Once you find the line with "Figure 9. Expression" in the entries below, print it and each line after it up to and including the line with "ß 4 * heart", exactly, without pictures.

Top of Available data

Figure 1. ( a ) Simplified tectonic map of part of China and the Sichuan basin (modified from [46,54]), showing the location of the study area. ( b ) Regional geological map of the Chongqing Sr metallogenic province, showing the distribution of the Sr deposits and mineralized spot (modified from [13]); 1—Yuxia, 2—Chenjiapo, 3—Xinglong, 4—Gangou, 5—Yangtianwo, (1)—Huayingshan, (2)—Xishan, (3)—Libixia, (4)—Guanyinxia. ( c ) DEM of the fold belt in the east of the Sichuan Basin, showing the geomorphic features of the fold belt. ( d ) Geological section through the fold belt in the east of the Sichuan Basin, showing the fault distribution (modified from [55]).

Bottom of Available data
Top of Available data

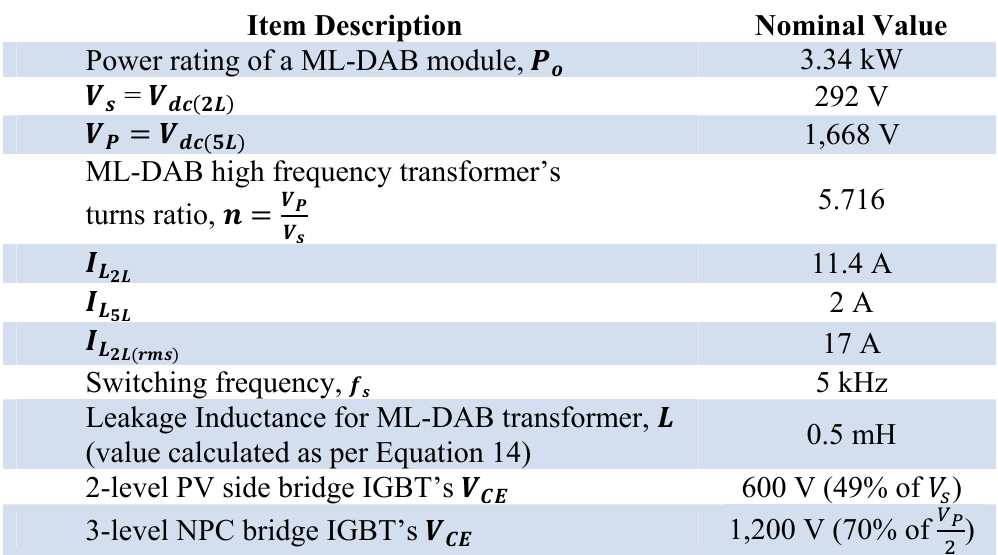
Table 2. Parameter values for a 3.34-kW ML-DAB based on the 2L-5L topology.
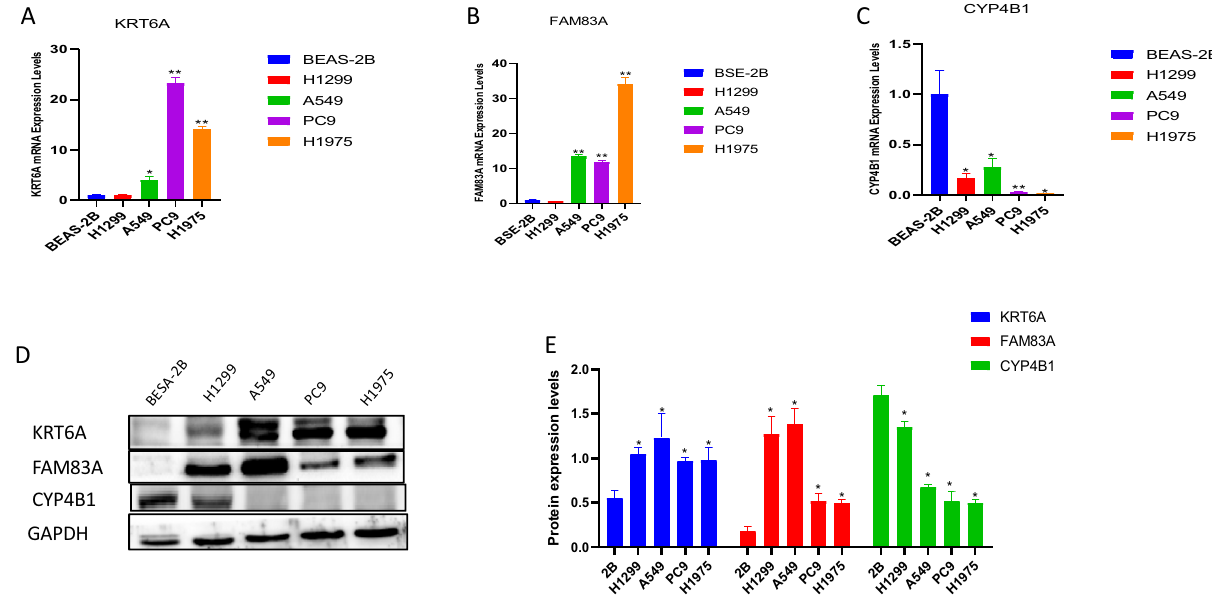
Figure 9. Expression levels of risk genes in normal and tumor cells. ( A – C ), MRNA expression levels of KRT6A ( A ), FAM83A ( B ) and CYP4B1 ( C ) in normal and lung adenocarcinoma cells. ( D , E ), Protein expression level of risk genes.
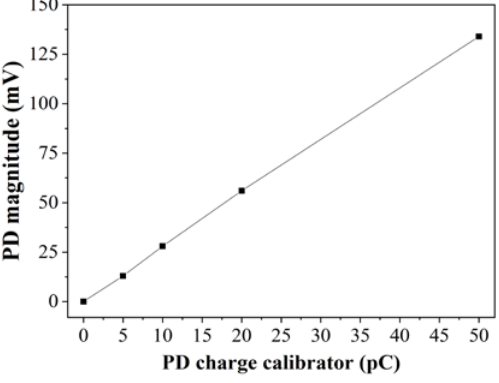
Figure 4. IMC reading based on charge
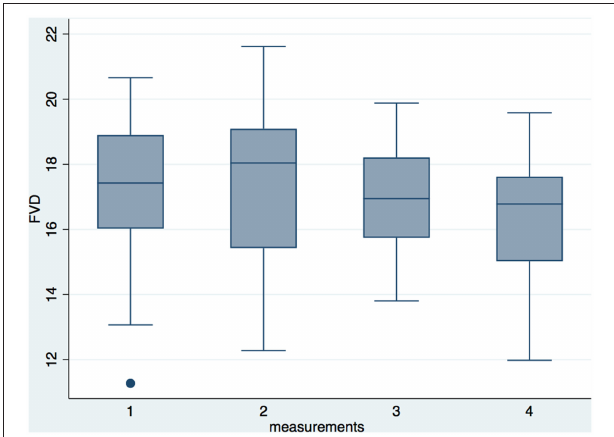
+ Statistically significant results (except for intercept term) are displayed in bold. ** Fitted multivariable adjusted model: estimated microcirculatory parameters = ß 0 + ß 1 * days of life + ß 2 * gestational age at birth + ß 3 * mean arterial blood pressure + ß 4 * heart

Bottom of Available data
Top of Available data

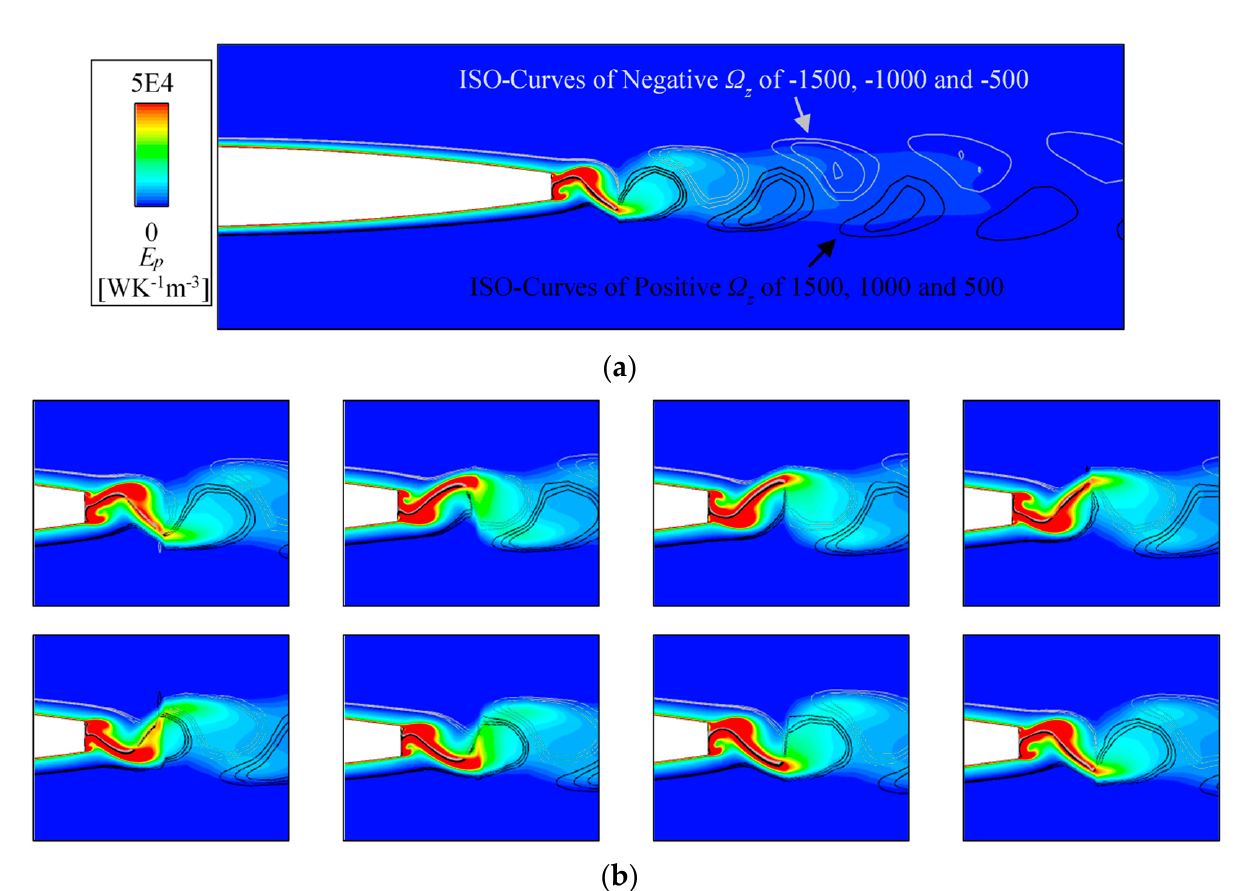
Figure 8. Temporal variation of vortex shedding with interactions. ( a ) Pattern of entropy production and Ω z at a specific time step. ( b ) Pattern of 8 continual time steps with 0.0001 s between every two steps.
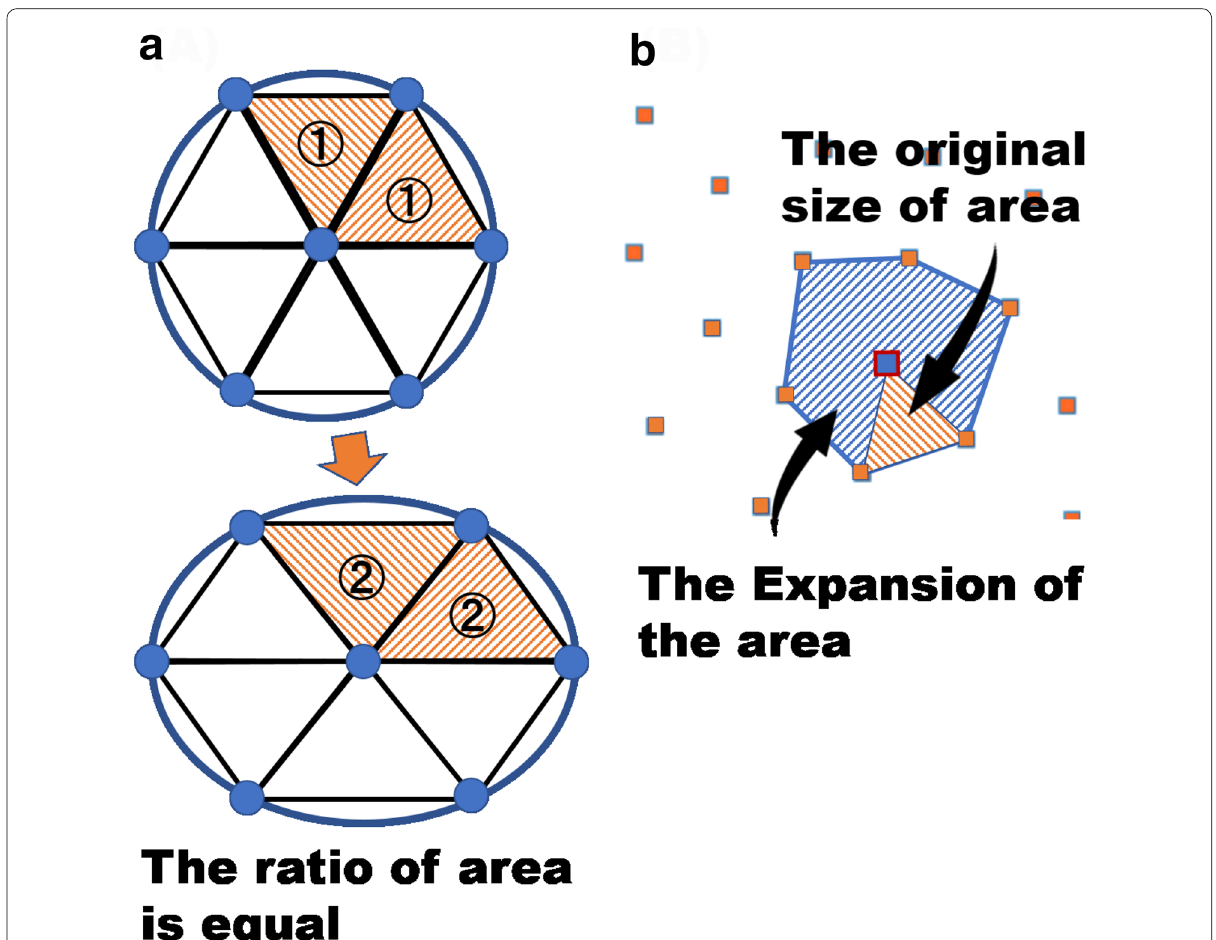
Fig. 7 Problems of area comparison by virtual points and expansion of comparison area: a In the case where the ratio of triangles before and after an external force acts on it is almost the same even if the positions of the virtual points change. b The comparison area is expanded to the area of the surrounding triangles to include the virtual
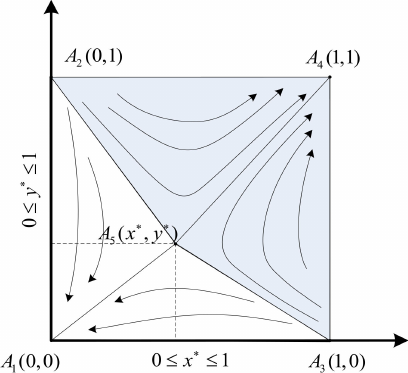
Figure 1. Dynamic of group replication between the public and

Bottom of Available data

### Result of this exercise:
Figure 9. Expression levels of risk genes in normal and tumor cells. ( A – C ), MRNA expression levels of KRT6A ( A ), FAM83A ( B ) and CYP4B1 ( C ) in normal and lung adenocarcinoma cells. ( D , E ), Protein expression level of risk genes.
Figure 4. IMC reading based on charge
+ Statistically significant results (except for intercept term) are displayed in bold. ** Fitted multivariable adjusted model: estimated microcirculatory parameters = ß 0 + ß 1 * days of life + ß 2 * gestational age at birth + ß 3 * mean arterial blood pressure + ß 4 * heart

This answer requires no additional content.